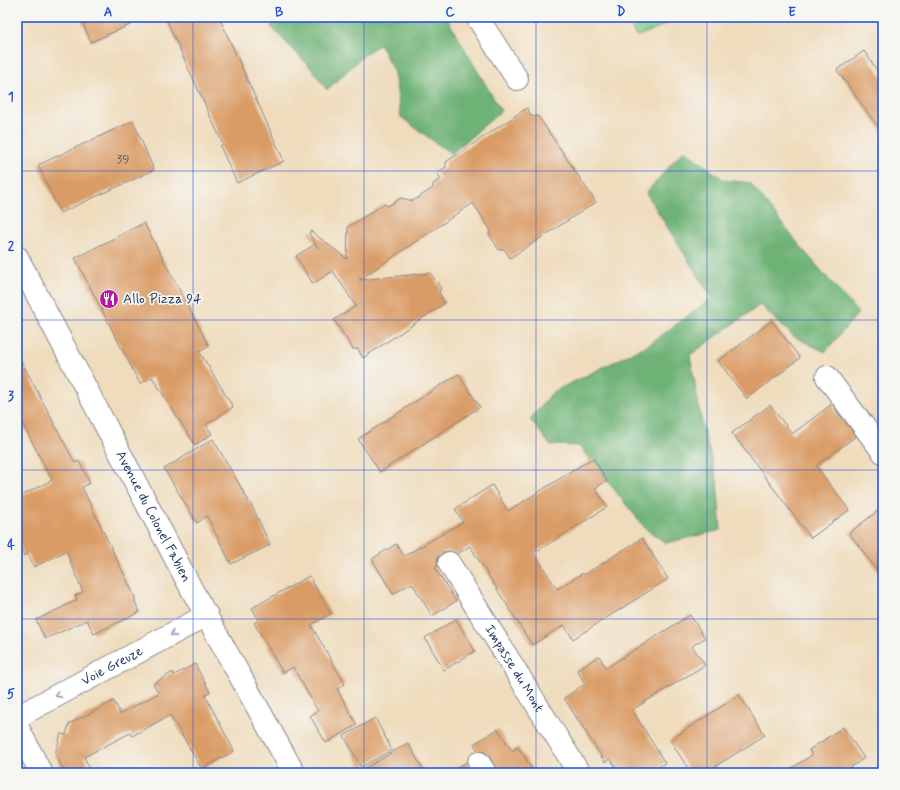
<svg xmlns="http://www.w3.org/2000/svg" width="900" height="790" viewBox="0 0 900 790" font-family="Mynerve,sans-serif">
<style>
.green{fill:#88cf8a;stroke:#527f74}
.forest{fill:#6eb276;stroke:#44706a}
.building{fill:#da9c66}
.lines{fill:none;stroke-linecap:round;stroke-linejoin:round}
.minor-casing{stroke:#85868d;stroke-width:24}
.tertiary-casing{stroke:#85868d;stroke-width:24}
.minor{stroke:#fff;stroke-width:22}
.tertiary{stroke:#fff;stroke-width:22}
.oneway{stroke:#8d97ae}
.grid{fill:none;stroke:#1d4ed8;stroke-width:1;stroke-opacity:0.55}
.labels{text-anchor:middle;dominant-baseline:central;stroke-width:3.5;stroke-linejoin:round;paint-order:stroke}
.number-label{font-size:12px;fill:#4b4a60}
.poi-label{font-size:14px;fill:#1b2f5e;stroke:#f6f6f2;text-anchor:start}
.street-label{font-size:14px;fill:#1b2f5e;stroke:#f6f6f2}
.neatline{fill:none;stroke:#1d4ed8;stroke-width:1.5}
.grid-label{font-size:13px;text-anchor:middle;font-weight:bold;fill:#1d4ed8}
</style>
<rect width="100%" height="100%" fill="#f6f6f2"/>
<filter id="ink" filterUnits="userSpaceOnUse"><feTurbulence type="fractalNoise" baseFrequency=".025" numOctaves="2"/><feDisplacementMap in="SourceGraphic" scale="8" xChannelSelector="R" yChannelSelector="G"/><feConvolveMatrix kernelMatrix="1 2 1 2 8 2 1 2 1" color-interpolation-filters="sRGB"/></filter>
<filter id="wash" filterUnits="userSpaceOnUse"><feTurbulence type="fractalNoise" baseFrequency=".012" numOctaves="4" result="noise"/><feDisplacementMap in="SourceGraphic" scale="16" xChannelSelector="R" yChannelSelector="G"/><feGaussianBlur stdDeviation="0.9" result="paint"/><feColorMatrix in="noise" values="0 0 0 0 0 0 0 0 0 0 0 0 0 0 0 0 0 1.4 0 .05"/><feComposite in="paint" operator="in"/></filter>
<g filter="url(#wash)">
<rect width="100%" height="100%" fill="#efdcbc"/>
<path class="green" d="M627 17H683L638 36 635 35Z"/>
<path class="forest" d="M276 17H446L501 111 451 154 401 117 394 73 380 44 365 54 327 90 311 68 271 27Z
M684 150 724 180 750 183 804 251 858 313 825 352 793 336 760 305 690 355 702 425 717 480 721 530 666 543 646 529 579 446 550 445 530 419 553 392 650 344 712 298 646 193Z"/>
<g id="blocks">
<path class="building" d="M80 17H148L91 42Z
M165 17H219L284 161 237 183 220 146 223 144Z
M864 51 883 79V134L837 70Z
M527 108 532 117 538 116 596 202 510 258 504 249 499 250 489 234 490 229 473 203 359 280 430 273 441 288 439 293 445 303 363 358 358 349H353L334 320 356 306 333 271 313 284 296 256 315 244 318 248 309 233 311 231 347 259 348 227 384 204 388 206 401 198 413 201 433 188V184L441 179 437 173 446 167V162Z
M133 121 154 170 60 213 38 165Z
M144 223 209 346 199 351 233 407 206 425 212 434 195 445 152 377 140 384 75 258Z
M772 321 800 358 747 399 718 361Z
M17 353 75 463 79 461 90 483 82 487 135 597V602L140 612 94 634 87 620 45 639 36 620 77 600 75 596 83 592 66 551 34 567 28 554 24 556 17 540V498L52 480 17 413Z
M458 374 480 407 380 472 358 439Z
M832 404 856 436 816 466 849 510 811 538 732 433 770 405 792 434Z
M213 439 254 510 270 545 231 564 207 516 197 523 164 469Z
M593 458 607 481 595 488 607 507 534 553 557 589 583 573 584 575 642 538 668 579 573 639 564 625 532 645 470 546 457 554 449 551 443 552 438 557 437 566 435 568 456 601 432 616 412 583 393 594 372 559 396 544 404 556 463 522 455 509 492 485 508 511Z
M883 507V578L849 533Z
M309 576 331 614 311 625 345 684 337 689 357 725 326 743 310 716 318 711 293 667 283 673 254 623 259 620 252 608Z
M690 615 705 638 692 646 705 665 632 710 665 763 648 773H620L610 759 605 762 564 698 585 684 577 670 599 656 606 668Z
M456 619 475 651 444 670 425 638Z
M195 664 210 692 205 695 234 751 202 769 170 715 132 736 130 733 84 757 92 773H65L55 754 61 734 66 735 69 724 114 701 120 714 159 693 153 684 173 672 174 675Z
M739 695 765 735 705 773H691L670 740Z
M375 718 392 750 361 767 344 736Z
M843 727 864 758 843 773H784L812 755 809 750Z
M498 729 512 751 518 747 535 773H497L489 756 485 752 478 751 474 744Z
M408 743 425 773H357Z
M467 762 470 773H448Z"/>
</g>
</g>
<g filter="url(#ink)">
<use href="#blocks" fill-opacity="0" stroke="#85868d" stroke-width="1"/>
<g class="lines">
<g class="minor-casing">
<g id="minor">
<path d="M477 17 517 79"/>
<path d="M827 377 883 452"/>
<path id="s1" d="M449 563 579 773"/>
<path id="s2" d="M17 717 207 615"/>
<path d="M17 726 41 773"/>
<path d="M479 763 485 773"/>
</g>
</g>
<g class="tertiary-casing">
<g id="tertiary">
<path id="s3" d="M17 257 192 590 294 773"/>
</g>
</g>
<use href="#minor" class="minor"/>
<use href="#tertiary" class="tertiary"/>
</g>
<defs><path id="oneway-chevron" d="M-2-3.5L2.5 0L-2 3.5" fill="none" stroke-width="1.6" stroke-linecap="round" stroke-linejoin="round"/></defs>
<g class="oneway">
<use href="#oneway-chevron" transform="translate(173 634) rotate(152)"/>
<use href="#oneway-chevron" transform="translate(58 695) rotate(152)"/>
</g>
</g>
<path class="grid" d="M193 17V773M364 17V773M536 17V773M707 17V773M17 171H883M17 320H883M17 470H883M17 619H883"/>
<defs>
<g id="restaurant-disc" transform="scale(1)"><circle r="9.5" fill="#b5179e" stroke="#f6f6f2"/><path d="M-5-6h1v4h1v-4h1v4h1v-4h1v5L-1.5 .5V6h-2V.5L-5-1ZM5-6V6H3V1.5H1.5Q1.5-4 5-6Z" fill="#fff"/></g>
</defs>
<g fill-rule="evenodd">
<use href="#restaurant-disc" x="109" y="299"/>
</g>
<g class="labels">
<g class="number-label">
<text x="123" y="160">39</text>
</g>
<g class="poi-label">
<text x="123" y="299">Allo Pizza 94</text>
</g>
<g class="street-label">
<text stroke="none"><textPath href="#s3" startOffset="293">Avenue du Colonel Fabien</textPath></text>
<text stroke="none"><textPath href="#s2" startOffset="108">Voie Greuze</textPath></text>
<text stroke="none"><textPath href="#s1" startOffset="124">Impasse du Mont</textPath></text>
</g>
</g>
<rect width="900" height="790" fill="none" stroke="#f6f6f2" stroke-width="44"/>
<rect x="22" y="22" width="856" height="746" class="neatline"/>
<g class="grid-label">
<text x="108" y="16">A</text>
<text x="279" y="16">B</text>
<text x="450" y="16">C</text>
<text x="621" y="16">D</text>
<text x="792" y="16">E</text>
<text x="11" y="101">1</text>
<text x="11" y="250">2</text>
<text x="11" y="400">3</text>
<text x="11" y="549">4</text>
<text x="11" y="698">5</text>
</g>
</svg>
----
Give back all of the entries verbatim, but without pictures.

RESPONSE TO THE EXERCISE ::
<svg xmlns="http://www.w3.org/2000/svg" width="900" height="790" viewBox="0 0 900 790" font-family="Mynerve,sans-serif">
<style>
.green{fill:#88cf8a;stroke:#527f74}
.forest{fill:#6eb276;stroke:#44706a}
.building{fill:#da9c66}
.lines{fill:none;stroke-linecap:round;stroke-linejoin:round}
.minor-casing{stroke:#85868d;stroke-width:24}
.tertiary-casing{stroke:#85868d;stroke-width:24}
.minor{stroke:#fff;stroke-width:22}
.tertiary{stroke:#fff;stroke-width:22}
.oneway{stroke:#8d97ae}
.grid{fill:none;stroke:#1d4ed8;stroke-width:1;stroke-opacity:0.55}
.labels{text-anchor:middle;dominant-baseline:central;stroke-width:3.5;stroke-linejoin:round;paint-order:stroke}
.number-label{font-size:12px;fill:#4b4a60}
.poi-label{font-size:14px;fill:#1b2f5e;stroke:#f6f6f2;text-anchor:start}
.street-label{font-size:14px;fill:#1b2f5e;stroke:#f6f6f2}
.neatline{fill:none;stroke:#1d4ed8;stroke-width:1.5}
.grid-label{font-size:13px;text-anchor:middle;font-weight:bold;fill:#1d4ed8}
</style>
<rect width="100%" height="100%" fill="#f6f6f2"/>
<filter id="ink" filterUnits="userSpaceOnUse"><feTurbulence type="fractalNoise" baseFrequency=".025" numOctaves="2"/><feDisplacementMap in="SourceGraphic" scale="8" xChannelSelector="R" yChannelSelector="G"/><feConvolveMatrix kernelMatrix="1 2 1 2 8 2 1 2 1" color-interpolation-filters="sRGB"/></filter>
<filter id="wash" filterUnits="userSpaceOnUse"><feTurbulence type="fractalNoise" baseFrequency=".012" numOctaves="4" result="noise"/><feDisplacementMap in="SourceGraphic" scale="16" xChannelSelector="R" yChannelSelector="G"/><feGaussianBlur stdDeviation="0.9" result="paint"/><feColorMatrix in="noise" values="0 0 0 0 0 0 0 0 0 0 0 0 0 0 0 0 0 1.4 0 .05"/><feComposite in="paint" operator="in"/></filter>
<g filter="url(#wash)">
<rect width="100%" height="100%" fill="#efdcbc"/>
<path class="green" d="M627 17H683L638 36 635 35Z"/>
<path class="forest" d="M276 17H446L501 111 451 154 401 117 394 73 380 44 365 54 327 90 311 68 271 27Z
M684 150 724 180 750 183 804 251 858 313 825 352 793 336 760 305 690 355 702 425 717 480 721 530 666 543 646 529 579 446 550 445 530 419 553 392 650 344 712 298 646 193Z"/>
<g id="blocks">
<path class="building" d="M80 17H148L91 42Z
M165 17H219L284 161 237 183 220 146 223 144Z
M864 51 883 79V134L837 70Z
M527 108 532 117 538 116 596 202 510 258 504 249 499 250 489 234 490 229 473 203 359 280 430 273 441 288 439 293 445 303 363 358 358 349H353L334 320 356 306 333 271 313 284 296 256 315 244 318 248 309 233 311 231 347 259 348 227 384 204 388 206 401 198 413 201 433 188V184L441 179 437 173 446 167V162Z
M133 121 154 170 60 213 38 165Z
M144 223 209 346 199 351 233 407 206 425 212 434 195 445 152 377 140 384 75 258Z
M772 321 800 358 747 399 718 361Z
M17 353 75 463 79 461 90 483 82 487 135 597V602L140 612 94 634 87 620 45 639 36 620 77 600 75 596 83 592 66 551 34 567 28 554 24 556 17 540V498L52 480 17 413Z
M458 374 480 407 380 472 358 439Z
M832 404 856 436 816 466 849 510 811 538 732 433 770 405 792 434Z
M213 439 254 510 270 545 231 564 207 516 197 523 164 469Z
M593 458 607 481 595 488 607 507 534 553 557 589 583 573 584 575 642 538 668 579 573 639 564 625 532 645 470 546 457 554 449 551 443 552 438 557 437 566 435 568 456 601 432 616 412 583 393 594 372 559 396 544 404 556 463 522 455 509 492 485 508 511Z
M883 507V578L849 533Z
M309 576 331 614 311 625 345 684 337 689 357 725 326 743 310 716 318 711 293 667 283 673 254 623 259 620 252 608Z
M690 615 705 638 692 646 705 665 632 710 665 763 648 773H620L610 759 605 762 564 698 585 684 577 670 599 656 606 668Z
M456 619 475 651 444 670 425 638Z
M195 664 210 692 205 695 234 751 202 769 170 715 132 736 130 733 84 757 92 773H65L55 754 61 734 66 735 69 724 114 701 120 714 159 693 153 684 173 672 174 675Z
M739 695 765 735 705 773H691L670 740Z
M375 718 392 750 361 767 344 736Z
M843 727 864 758 843 773H784L812 755 809 750Z
M498 729 512 751 518 747 535 773H497L489 756 485 752 478 751 474 744Z
M408 743 425 773H357Z
M467 762 470 773H448Z"/>
</g>
</g>
<g filter="url(#ink)">
<use href="#blocks" fill-opacity="0" stroke="#85868d" stroke-width="1"/>
<g class="lines">
<g class="minor-casing">
<g id="minor">
<path d="M477 17 517 79"/>
<path d="M827 377 883 452"/>
<path id="s1" d="M449 563 579 773"/>
<path id="s2" d="M17 717 207 615"/>
<path d="M17 726 41 773"/>
<path d="M479 763 485 773"/>
</g>
</g>
<g class="tertiary-casing">
<g id="tertiary">
<path id="s3" d="M17 257 192 590 294 773"/>
</g>
</g>
<use href="#minor" class="minor"/>
<use href="#tertiary" class="tertiary"/>
</g>
<defs><path id="oneway-chevron" d="M-2-3.5L2.5 0L-2 3.5" fill="none" stroke-width="1.6" stroke-linecap="round" stroke-linejoin="round"/></defs>
<g class="oneway">
<use href="#oneway-chevron" transform="translate(173 634) rotate(152)"/>
<use href="#oneway-chevron" transform="translate(58 695) rotate(152)"/>
</g>
</g>
<path class="grid" d="M193 17V773M364 17V773M536 17V773M707 17V773M17 171H883M17 320H883M17 470H883M17 619H883"/>
<defs>
<g id="restaurant-disc" transform="scale(1)"><circle r="9.5" fill="#b5179e" stroke="#f6f6f2"/><path d="M-5-6h1v4h1v-4h1v4h1v-4h1v5L-1.5 .5V6h-2V.5L-5-1ZM5-6V6H3V1.5H1.5Q1.5-4 5-6Z" fill="#fff"/></g>
</defs>
<g fill-rule="evenodd">
<use href="#restaurant-disc" x="109" y="299"/>
</g>
<g class="labels">
<g class="number-label">
<text x="123" y="160">39</text>
</g>
<g class="poi-label">
<text x="123" y="299">Allo Pizza 94</text>
</g>
<g class="street-label">
<text stroke="none"><textPath href="#s3" startOffset="293">Avenue du Colonel Fabien</textPath></text>
<text stroke="none"><textPath href="#s2" startOffset="108">Voie Greuze</textPath></text>
<text stroke="none"><textPath href="#s1" startOffset="124">Impasse du Mont</textPath></text>
</g>
</g>
<rect width="900" height="790" fill="none" stroke="#f6f6f2" stroke-width="44"/>
<rect x="22" y="22" width="856" height="746" class="neatline"/>
<g class="grid-label">
<text x="108" y="16">A</text>
<text x="279" y="16">B</text>
<text x="450" y="16">C</text>
<text x="621" y="16">D</text>
<text x="792" y="16">E</text>
<text x="11" y="101">1</text>
<text x="11" y="250">2</text>
<text x="11" y="400">3</text>
<text x="11" y="549">4</text>
<text x="11" y="698">5</text>
</g>
</svg>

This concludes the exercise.